The archaeologist who originally excavated the site in 1938, Malcolm Rogers of the San Diego Museum of Man, was the first to demonstrate that there were three distinct waves of early man in Southern California. He named the oldest group the San Dieguito people because their stone tools were found along the San Dieguito River. The next group, whose artifacts rest above those of the San Dieguitoans, Rogers called the La Jolla people. This civilization existed between 5000 and 7000 years ago. The most recent group, the Yuma Indians, were living here when the Spaniards arrived.

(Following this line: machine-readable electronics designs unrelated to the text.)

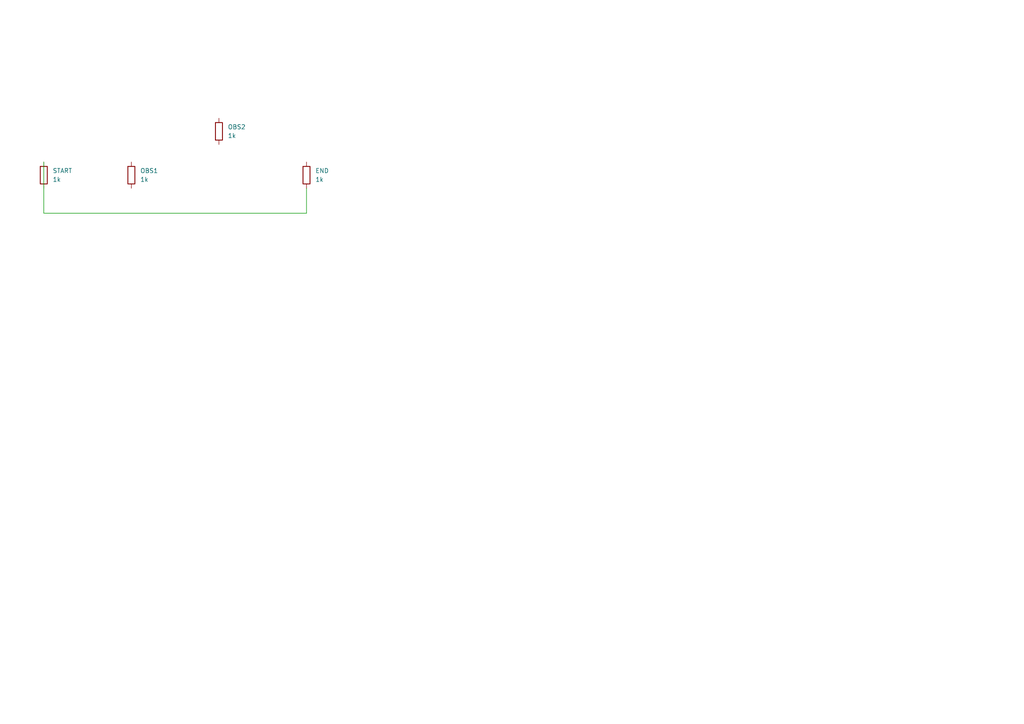
<source format=kicad_sch>
(kicad_sch
	(version 20250114)
	(generator "eeschema")
	(generator_version "9.0")
	(uuid "7f3cb87d-49ba-4939-8c7d-0e77330f0bac")
	(paper "A4")
	(title_block
		(title "Clearance_5.08")
	)
	
	(symbol
		(lib_id "Device:R")
		(at 12.7 50.8 0)
		(unit 1)
		(exclude_from_sim no)
		(in_bom yes)
		(on_board yes)
		(dnp no)
		(fields_autoplaced yes)
		(uuid "a25d51eb-5515-4b92-b5f8-99c6f213c0f9")
		(property "Reference" "START"
			(at 15.24 49.5299 0)
			(effects
				(font
					(size 1.27 1.27)
				)
				(justify left)
			)
		)
		(property "Value" "1k"
			(at 15.24 52.0699 0)
			(effects
				(font
					(size 1.27 1.27)
				)
				(justify left)
			)
		)
		(pin "1"
			(uuid "2dc58a5c-12fe-4143-9e1e-e9e057f123db")
		)
		(pin "2"
			(uuid "e9be35ff-e2d1-4ef1-a2df-438eae5922f4")
		)
		(instances
			(project "Clearance_5.08"
				(path "/7f3cb87d-49ba-4939-8c7d-0e77330f0bac"
					(reference "START")
					(unit 1)
				)
			)
		)
	)
	(symbol
		(lib_id "Device:R")
		(at 38.1 50.8 0)
		(unit 1)
		(exclude_from_sim no)
		(in_bom yes)
		(on_board yes)
		(dnp no)
		(fields_autoplaced yes)
		(uuid "9f0edc7e-e11d-4593-943c-5cc00e684450")
		(property "Reference" "OBS1"
			(at 40.64 49.5299 0)
			(effects
				(font
					(size 1.27 1.27)
				)
				(justify left)
			)
		)
		(property "Value" "1k"
			(at 40.64 52.0699 0)
			(effects
				(font
					(size 1.27 1.27)
				)
				(justify left)
			)
		)
		(pin "1"
			(uuid "c9c881d8-0c24-4814-98fa-85fad9bc38de")
		)
		(pin "2"
			(uuid "dde38837-dc9e-4ff7-af1a-dcfadbceb351")
		)
		(instances
			(project "Clearance_5.08"
				(path "/7f3cb87d-49ba-4939-8c7d-0e77330f0bac"
					(reference "OBS1")
					(unit 1)
				)
			)
		)
	)
	(symbol
		(lib_id "Device:R")
		(at 63.5 38.1 0)
		(unit 1)
		(exclude_from_sim no)
		(in_bom yes)
		(on_board yes)
		(dnp no)
		(fields_autoplaced yes)
		(uuid "f60c8826-2972-4025-85a9-6e24af012657")
		(property "Reference" "OBS2"
			(at 66.04 36.8299 0)
			(effects
				(font
					(size 1.27 1.27)
				)
				(justify left)
			)
		)
		(property "Value" "1k"
			(at 66.04 39.3699 0)
			(effects
				(font
					(size 1.27 1.27)
				)
				(justify left)
			)
		)
		(pin "1"
			(uuid "77b67e7a-0e07-4628-9316-5a5a55892c96")
		)
		(pin "2"
			(uuid "f46cc517-90ca-4942-abcf-732fcea6ef03")
		)
		(instances
			(project "Clearance_5.08"
				(path "/7f3cb87d-49ba-4939-8c7d-0e77330f0bac"
					(reference "OBS2")
					(unit 1)
				)
			)
		)
	)
	(symbol
		(lib_id "Device:R")
		(at 88.9 50.8 0)
		(unit 1)
		(exclude_from_sim no)
		(in_bom yes)
		(on_board yes)
		(dnp no)
		(fields_autoplaced yes)
		(uuid "eb2a7059-bbd8-44b6-a25f-79ec728d132b")
		(property "Reference" "END"
			(at 91.44 49.5299 0)
			(effects
				(font
					(size 1.27 1.27)
				)
				(justify left)
			)
		)
		(property "Value" "1k"
			(at 91.44 52.0699 0)
			(effects
				(font
					(size 1.27 1.27)
				)
				(justify left)
			)
		)
		(pin "1"
			(uuid "f9874063-bba3-4d73-a872-9c195291b07b")
		)
		(pin "2"
			(uuid "63e891ff-e8a5-4eff-8ac4-460088c8ea18")
		)
		(instances
			(project "Clearance_5.08"
				(path "/7f3cb87d-49ba-4939-8c7d-0e77330f0bac"
					(reference "END")
					(unit 1)
				)
			)
		)
	)
	(wire
		(pts
			(xy 12.7 46.99) (xy 12.7 61.849)
		)
		(stroke
			(width 0)
			(type default)
		)
		(uuid "74db9276-16e6-4d3f-9d1b-dfe6a1725461")
	)
	(wire
		(pts
			(xy 12.7 61.849) (xy 88.9 61.849)
		)
		(stroke
			(width 0)
			(type default)
		)
		(uuid "1076140d-7a71-4c7f-a820-b49f4db807d7")
	)
	(wire
		(pts
			(xy 88.9 61.849) (xy 88.9 54.61)
		)
		(stroke
			(width 0)
			(type default)
		)
		(uuid "8bd6e72d-8db3-4708-9ac3-39026fea61a6")
	)
	(sheet_instances
		(path "/"
			(page "1")
		)
	)
	(embedded_fonts no)
)

</source>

“That is the site where San Dieguito people are defined,” explains Dr. Warren. “It is the most important site in San Diego County, prior to the arrival of the Europeans. Losing it would be like losing the cave paintings in France. This is a major archaeological site that they really ought to be capitalizing on.” Several preservationists have suggested that the site should be used as an interpretive center, similar to a historic park that recently opened near Lubbock, Texas, where excavations open to the public show a progression of artifacts from the Stone Age to the arrival of Spanish explorers.

That prospect is dim for San Diego, where archaeological remains have usually been pushed aside to make room for development. The high-tech factories of Sorrento Valley lie on top of an old Indian village that was never properly excavated; mysterious rock paintings a few paces from houses above Lake Hodges have recently been defaced by water-soluble paint pellets; and various ancient campsites around North County lagoons have been tom up by farming and housing. Preservationists are determined that this time, history will win out. “The Harris site and SA 680 have become all mixed together, but that’s not what this should be about,” observes Karen Berger, who has been active in trying to establish the San Dieguito River Park. “The Harris site must be protected first, then let’s figure out where to put the road.”